SPAC Material Adverse Effect definition
Examples of SPAC Material Adverse Effect in a sentence
There is no unsatisfied judgment or open injunction binding upon SPAC that would, individually or in the aggregate, reasonably be expected to have a SPAC Material Adverse Effect.
There is no Action pending, or, to the Knowledge of SPAC, threatened Action against SPAC, or, to the Knowledge of SPAC, any of its directors or officers (in their capacity as such) or otherwise affecting SPAC or its assets nor is any Order outstanding, against or involving SPAC, whether at law or in equity, before or by any Governmental Authority, which, in each case, would reasonably be expected to have a SPAC Material Adverse Effect.

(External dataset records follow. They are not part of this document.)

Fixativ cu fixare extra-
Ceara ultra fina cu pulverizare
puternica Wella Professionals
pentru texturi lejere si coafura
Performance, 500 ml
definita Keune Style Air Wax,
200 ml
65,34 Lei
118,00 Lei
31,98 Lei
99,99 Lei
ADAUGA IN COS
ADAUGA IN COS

SPAC is not in violation of any term or provision of any Order to which it is party or by which it is bound which has had or would reasonably be expected to have, individually or in the aggregate, a SPAC Material Adverse Effect.
SPAC has reported to its insurers all claims and pending circumstances that would reasonably be expected to result in a claim, except where such failure to report such a claim would not be reasonably likely to have a SPAC Material Adverse Effect.
There has not been any Event that has had, or would reasonably be expected to have, individually or in the aggregate, a SPAC Material Adverse Effect.